In realtà Obama non ha fatto altro che ripristinare una tradizione che risale agli anni di Truman. Il «giorno nazionale della preghiera» venne infatti creato dal Congresso nel 1952, ed è considerato la giornata in cui i cittadini si raccolgono a pregare per il bene dell´America. In mezzo secolo poco era cambiato ed è solo con George W. Bush che la cerimonia era diventata di fatto una «preghiera ufficiale» alla Casa Bianca.
Obama fa dunque un nuovo strappo con il suo predecessore, il cui successo coincise con il boom della destra cristiano-evangelica.
Nel giorno della preghiera, poi, Obama ha preso un´altra decisione che irrita evangelici e destra, quella di tagliare i fondi pubblici destinati ai programmi di astinenza sessuale tra i giovani. Un programma che la Casa Bianca di Bush aveva lanciato e sostenuto con forza, grazie al quale la destra cristiana aveva avuto accesso a notevoli finanziamenti (cento milioni di dollari) e che adesso verrà in larga parte sostituito da «iniziative di prevenzione, anche religiose e di comunità, delle gravidanze dei teenager», in cui sono previsti anche modelli «sperimentati e sicuri». Ossia l´uso degli anticoncezionali.

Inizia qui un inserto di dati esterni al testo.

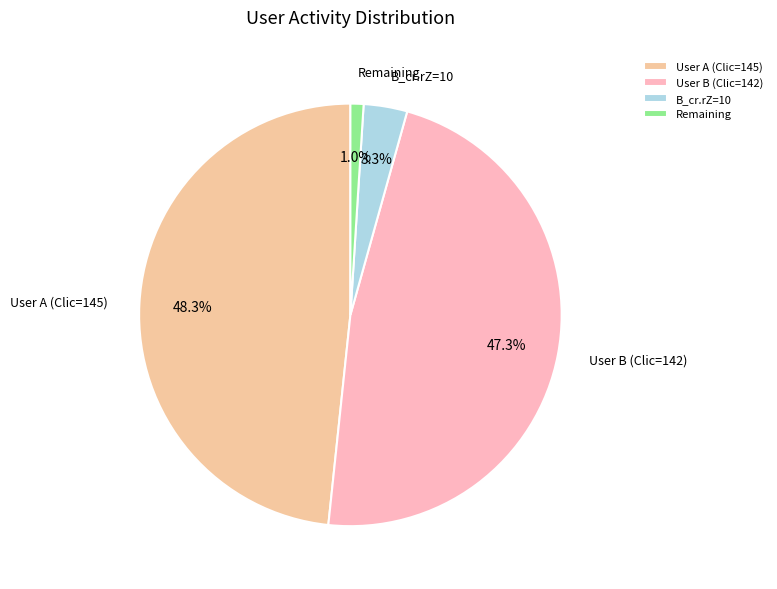

Does B_cr.rZ=10 represent more than half of the total?

No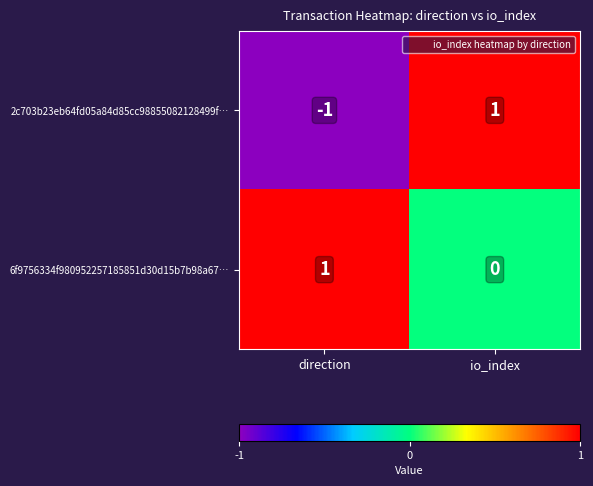

Rank the categories by 2c703b23eb64fd05a84d85cc98855082128499f… value from lowest to highest.

direction, io_index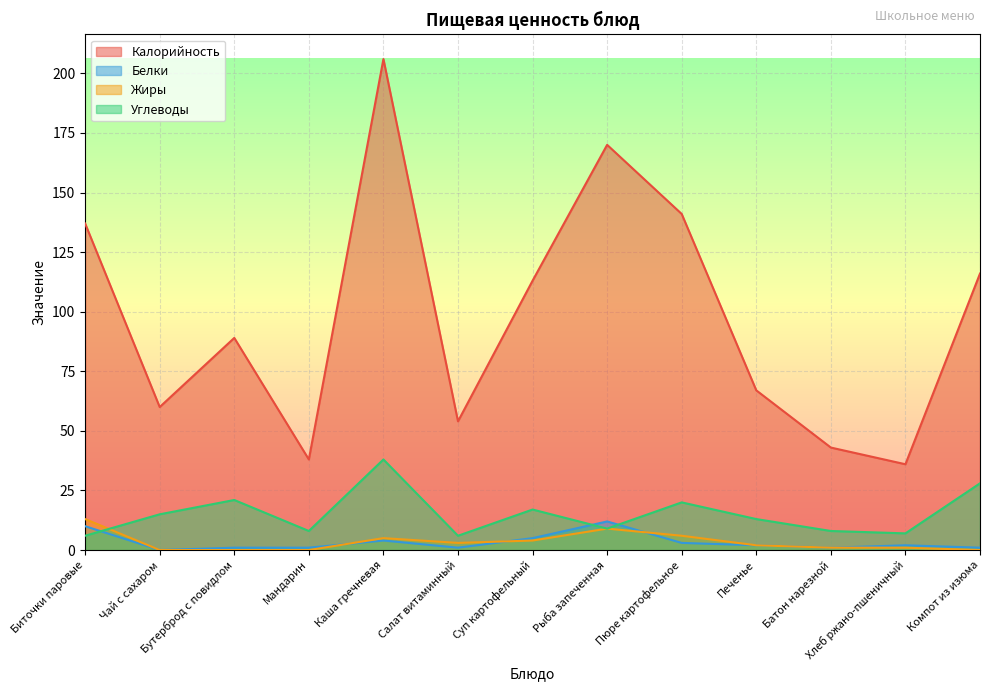

What are all the series names shown in the legend?

Калорийность, Белки, Жиры, Углеводы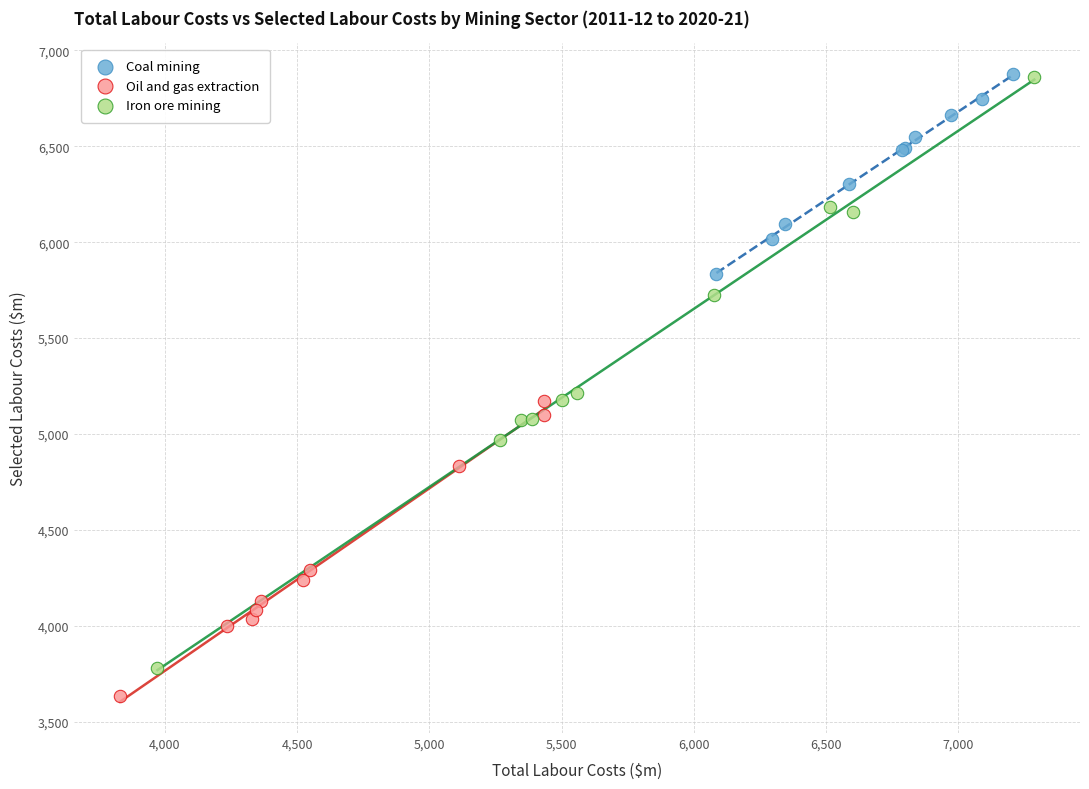

Which series has the widest spread of Y values?

Iron ore mining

Sono piccoli segnali di una svolta che non piace neanche al Vaticano. Ieri l´arcivescovo Raymond Burke, Prefetto della Segnatura Apostolica, ha accusato Obama di «promuovere una agenda contro la vita e contro la famiglia», definendo poi uno «scandalo» la decisione della università cattolica di Notre Dame, nell´Indiana, di invitare Obama a tenere il 17 maggio il discorso alla cerimonia di laurea, e di conferirgli anche una laurea «honoris causa». Troppo, dice Burke, considerato che nelle ultime settimane (ad esempio concedendo fondi federali ad organizzazioni che consentono l´aborto) la nuova amministrazione «ha danneggiato la fondamentale società rappresentata dalla famiglia».
Obama è molto attento a non urtare i sentimenti religiosi di una nazione ancora fondamentalmente cristiana (nelle sue varie chiese e forme), ma è altrettanto attento alle altre religioni (molto apprezzato è stato il seder per la Pasqua ebraica alla Casa Bianca) e anche ai non credenti. Del resto, l´ondata evangelica è in pieno riflusso e sui temi sociali la Casa Bianca è inevitabilmente destinata a scontrarsi nel prossimo futuro con la destra religiosa. Nel caso Obama scegliesse come giudice della Corte Suprema una donna gay (due le possibili candidate) la campagna di Fox, Limbaugh e delle varie organizzazioni di destra sarebbe durissima. E anche il Gop, partito in piena crisi, sarebbe costretto a prendere posizione.